Repeat the listing below exactly.
[Start of Attachment]
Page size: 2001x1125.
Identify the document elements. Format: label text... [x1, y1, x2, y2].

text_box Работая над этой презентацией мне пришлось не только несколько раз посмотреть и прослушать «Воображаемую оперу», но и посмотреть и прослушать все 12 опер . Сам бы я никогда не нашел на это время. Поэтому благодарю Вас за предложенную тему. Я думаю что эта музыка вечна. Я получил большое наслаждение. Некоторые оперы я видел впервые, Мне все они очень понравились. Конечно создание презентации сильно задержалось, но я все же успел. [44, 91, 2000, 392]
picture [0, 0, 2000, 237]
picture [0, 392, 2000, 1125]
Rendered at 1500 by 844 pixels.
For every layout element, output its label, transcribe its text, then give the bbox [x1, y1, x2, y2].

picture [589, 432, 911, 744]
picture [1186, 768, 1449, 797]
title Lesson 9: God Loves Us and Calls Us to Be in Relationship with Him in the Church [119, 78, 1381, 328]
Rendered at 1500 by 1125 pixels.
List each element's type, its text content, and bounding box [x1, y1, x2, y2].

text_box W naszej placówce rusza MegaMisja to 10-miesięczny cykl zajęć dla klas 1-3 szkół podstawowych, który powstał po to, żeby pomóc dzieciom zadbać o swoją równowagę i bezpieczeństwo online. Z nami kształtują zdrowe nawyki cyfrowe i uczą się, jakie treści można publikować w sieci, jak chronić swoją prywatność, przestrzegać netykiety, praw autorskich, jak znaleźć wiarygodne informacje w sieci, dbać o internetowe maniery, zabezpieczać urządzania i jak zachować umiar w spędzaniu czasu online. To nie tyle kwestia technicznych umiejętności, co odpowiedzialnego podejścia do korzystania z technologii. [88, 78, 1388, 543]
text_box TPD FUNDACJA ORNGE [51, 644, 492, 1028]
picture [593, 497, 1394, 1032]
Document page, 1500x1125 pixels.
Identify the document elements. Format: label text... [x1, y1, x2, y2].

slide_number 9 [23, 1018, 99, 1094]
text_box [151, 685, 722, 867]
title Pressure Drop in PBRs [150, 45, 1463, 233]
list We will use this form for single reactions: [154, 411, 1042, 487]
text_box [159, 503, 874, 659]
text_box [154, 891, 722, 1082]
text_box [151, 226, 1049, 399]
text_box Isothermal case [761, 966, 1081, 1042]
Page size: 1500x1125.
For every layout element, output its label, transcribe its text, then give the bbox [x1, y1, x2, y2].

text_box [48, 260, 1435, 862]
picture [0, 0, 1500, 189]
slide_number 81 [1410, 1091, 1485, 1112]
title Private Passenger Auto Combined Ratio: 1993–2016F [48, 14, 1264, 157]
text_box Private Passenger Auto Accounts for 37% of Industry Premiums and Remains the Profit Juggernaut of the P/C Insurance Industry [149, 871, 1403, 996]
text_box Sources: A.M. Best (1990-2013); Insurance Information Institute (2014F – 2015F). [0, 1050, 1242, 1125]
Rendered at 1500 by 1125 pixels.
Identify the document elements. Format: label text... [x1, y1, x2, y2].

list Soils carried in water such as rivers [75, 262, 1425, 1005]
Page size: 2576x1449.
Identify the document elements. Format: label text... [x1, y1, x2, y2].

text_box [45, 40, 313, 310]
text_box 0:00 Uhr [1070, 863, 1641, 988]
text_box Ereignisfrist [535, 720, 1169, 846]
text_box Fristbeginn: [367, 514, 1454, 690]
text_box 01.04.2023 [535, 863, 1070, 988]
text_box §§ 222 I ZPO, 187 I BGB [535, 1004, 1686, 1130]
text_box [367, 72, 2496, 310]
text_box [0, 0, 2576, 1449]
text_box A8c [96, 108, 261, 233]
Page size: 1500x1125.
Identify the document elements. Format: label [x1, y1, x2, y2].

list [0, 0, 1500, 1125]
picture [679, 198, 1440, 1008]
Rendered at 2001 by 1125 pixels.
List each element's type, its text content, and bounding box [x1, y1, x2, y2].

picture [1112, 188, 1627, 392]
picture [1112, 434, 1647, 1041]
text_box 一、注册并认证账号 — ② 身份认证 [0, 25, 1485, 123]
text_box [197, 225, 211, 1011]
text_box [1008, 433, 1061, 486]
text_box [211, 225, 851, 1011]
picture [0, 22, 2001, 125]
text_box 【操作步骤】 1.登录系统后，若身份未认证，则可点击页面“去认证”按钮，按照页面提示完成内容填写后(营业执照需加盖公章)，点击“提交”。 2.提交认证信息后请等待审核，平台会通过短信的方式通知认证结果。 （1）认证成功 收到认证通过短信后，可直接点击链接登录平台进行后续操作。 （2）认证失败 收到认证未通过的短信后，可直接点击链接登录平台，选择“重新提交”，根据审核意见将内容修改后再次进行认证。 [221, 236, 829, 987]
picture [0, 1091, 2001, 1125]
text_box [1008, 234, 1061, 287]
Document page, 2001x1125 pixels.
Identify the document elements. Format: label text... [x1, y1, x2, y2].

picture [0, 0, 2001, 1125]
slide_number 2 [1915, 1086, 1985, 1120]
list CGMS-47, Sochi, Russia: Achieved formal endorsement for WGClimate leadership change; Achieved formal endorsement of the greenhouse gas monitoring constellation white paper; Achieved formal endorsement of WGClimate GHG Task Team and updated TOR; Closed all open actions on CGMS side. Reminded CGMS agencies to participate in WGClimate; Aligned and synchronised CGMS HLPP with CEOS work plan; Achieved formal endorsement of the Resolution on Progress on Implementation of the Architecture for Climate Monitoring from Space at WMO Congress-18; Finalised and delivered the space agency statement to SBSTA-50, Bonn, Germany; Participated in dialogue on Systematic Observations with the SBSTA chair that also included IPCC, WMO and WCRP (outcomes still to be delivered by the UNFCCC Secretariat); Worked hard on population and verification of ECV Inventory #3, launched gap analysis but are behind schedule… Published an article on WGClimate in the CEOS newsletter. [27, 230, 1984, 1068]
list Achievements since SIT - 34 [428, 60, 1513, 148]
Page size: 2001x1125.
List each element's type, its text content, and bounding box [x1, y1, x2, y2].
[End of Attachment]
### Result of this task
Page size: 2001x1125.
Identify the document elements. Format: label text... [x1, y1, x2, y2].

text_box Работая над этой презентацией мне пришлось не только несколько раз посмотреть и прослушать «Воображаемую оперу», но и посмотреть и прослушать все 12 опер . Сам бы я никогда не нашел на это время. Поэтому благодарю Вас за предложенную тему. Я думаю что эта музыка вечна. Я получил большое наслаждение. Некоторые оперы я видел впервые, Мне все они очень понравились. Конечно создание презентации сильно задержалось, но я все же успел. [44, 91, 2000, 392]
picture [0, 0, 2000, 237]
picture [0, 392, 2000, 1125]
Rendered at 1500 by 844 pixels.
For every layout element, output its label, transcribe its text, then give the bbox [x1, y1, x2, y2].

picture [589, 432, 911, 744]
picture [1186, 768, 1449, 797]
title Lesson 9: God Loves Us and Calls Us to Be in Relationship with Him in the Church [119, 78, 1381, 328]
Rendered at 1500 by 1125 pixels.
List each element's type, its text content, and bounding box [x1, y1, x2, y2].

text_box W naszej placówce rusza MegaMisja to 10-miesięczny cykl zajęć dla klas 1-3 szkół podstawowych, który powstał po to, żeby pomóc dzieciom zadbać o swoją równowagę i bezpieczeństwo online. Z nami kształtują zdrowe nawyki cyfrowe i uczą się, jakie treści można publikować w sieci, jak chronić swoją prywatność, przestrzegać netykiety, praw autorskich, jak znaleźć wiarygodne informacje w sieci, dbać o internetowe maniery, zabezpieczać urządzania i jak zachować umiar w spędzaniu czasu online. To nie tyle kwestia technicznych umiejętności, co odpowiedzialnego podejścia do korzystania z technologii. [88, 78, 1388, 543]
text_box TPD FUNDACJA ORNGE [51, 644, 492, 1028]
picture [593, 497, 1394, 1032]
Document page, 1500x1125 pixels.
Identify the document elements. Format: label text... [x1, y1, x2, y2].

slide_number 9 [23, 1018, 99, 1094]
text_box [151, 685, 722, 867]
title Pressure Drop in PBRs [150, 45, 1463, 233]
list We will use this form for single reactions: [154, 411, 1042, 487]
text_box [159, 503, 874, 659]
text_box [154, 891, 722, 1082]
text_box [151, 226, 1049, 399]
text_box Isothermal case [761, 966, 1081, 1042]
Page size: 1500x1125.
For every layout element, output its label, transcribe its text, then give the bbox [x1, y1, x2, y2].

text_box [48, 260, 1435, 862]
picture [0, 0, 1500, 189]
slide_number 81 [1410, 1091, 1485, 1112]
title Private Passenger Auto Combined Ratio: 1993–2016F [48, 14, 1264, 157]
text_box Private Passenger Auto Accounts for 37% of Industry Premiums and Remains the Profit Juggernaut of the P/C Insurance Industry [149, 871, 1403, 996]
text_box Sources: A.M. Best (1990-2013); Insurance Information Institute (2014F – 2015F). [0, 1050, 1242, 1125]
Rendered at 1500 by 1125 pixels.
Identify the document elements. Format: label text... [x1, y1, x2, y2].

list Soils carried in water such as rivers [75, 262, 1425, 1005]
Page size: 2576x1449.
Identify the document elements. Format: label text... [x1, y1, x2, y2].

text_box [45, 40, 313, 310]
text_box 0:00 Uhr [1070, 863, 1641, 988]
text_box Ereignisfrist [535, 720, 1169, 846]
text_box Fristbeginn: [367, 514, 1454, 690]
text_box 01.04.2023 [535, 863, 1070, 988]
text_box §§ 222 I ZPO, 187 I BGB [535, 1004, 1686, 1130]
text_box [367, 72, 2496, 310]
text_box [0, 0, 2576, 1449]
text_box A8c [96, 108, 261, 233]
Page size: 1500x1125.
Identify the document elements. Format: label [x1, y1, x2, y2].

list [0, 0, 1500, 1125]
picture [679, 198, 1440, 1008]
Rendered at 2001 by 1125 pixels.
List each element's type, its text content, and bounding box [x1, y1, x2, y2].

picture [1112, 188, 1627, 392]
picture [1112, 434, 1647, 1041]
text_box 一、注册并认证账号 — ② 身份认证 [0, 25, 1485, 123]
text_box [197, 225, 211, 1011]
text_box [1008, 433, 1061, 486]
text_box [211, 225, 851, 1011]
picture [0, 22, 2001, 125]
text_box 【操作步骤】 1.登录系统后，若身份未认证，则可点击页面“去认证”按钮，按照页面提示完成内容填写后(营业执照需加盖公章)，点击“提交”。 2.提交认证信息后请等待审核，平台会通过短信的方式通知认证结果。 （1）认证成功 收到认证通过短信后，可直接点击链接登录平台进行后续操作。 （2）认证失败 收到认证未通过的短信后，可直接点击链接登录平台，选择“重新提交”，根据审核意见将内容修改后再次进行认证。 [221, 236, 829, 987]
picture [0, 1091, 2001, 1125]
text_box [1008, 234, 1061, 287]
Document page, 2001x1125 pixels.
Identify the document elements. Format: label text... [x1, y1, x2, y2].

picture [0, 0, 2001, 1125]
slide_number 2 [1915, 1086, 1985, 1120]
list CGMS-47, Sochi, Russia: Achieved formal endorsement for WGClimate leadership change; Achieved formal endorsement of the greenhouse gas monitoring constellation white paper; Achieved formal endorsement of WGClimate GHG Task Team and updated TOR; Closed all open actions on CGMS side. Reminded CGMS agencies to participate in WGClimate; Aligned and synchronised CGMS HLPP with CEOS work plan; Achieved formal endorsement of the Resolution on Progress on Implementation of the Architecture for Climate Monitoring from Space at WMO Congress-18; Finalised and delivered the space agency statement to SBSTA-50, Bonn, Germany; Participated in dialogue on Systematic Observations with the SBSTA chair that also included IPCC, WMO and WCRP (outcomes still to be delivered by the UNFCCC Secretariat); Worked hard on population and verification of ECV Inventory #3, launched gap analysis but are behind schedule… Published an article on WGClimate in the CEOS newsletter. [27, 230, 1984, 1068]
list Achievements since SIT - 34 [428, 60, 1513, 148]
Page size: 2001x1125.
List each element's type, its text content, and bounding box [x1, y1, x2, y2].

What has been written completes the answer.